## MATERIAL FOR THIS TASK

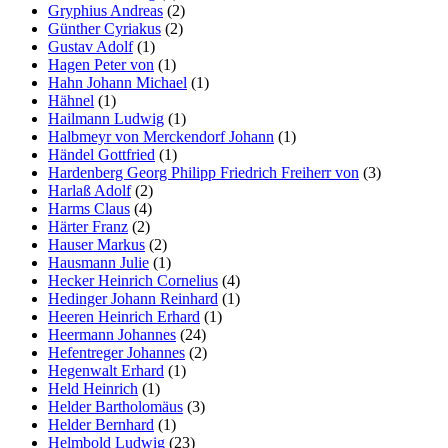
Gryphius Andreas
(2)
Günther Cyriakus
(2)
Gustav Adolf
(1)
Hagen Peter von
(1)
Hahn Johann Michael
(1)
Hähnel
(1)
Hailmann Ludwig
(1)
Halbmeyr von Merckendorf Johann
(1)
Händel Gottfried
(1)
Hardenberg Georg Philipp Friedrich Freiherr von
(3)
Harlaß Adolf
(2)
Harms Claus
(4)
Härter Franz
(2)
Hauser Markus
(2)
Hausmann Julie
(1)
Hecker Heinrich Cornelius
(4)
Hedinger Johann Reinhard
(1)
Heeren Heinrich Erhard
(1)
Heermann Johannes
(24)
Hefentreger Johannes
(2)
Hegenwalt Erhard
(1)
Held Heinrich
(1)
Helder Bartholomäus
(3)
Helder Bernhard
(1)
Helmbold Ludwig
(23)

## WHAT THE EXERCISE ASKS
Note every line above where the string "Johannes" shows up, and copy those lines.

## THE ANSWER
Heermann Johannes
Hefentreger Johannes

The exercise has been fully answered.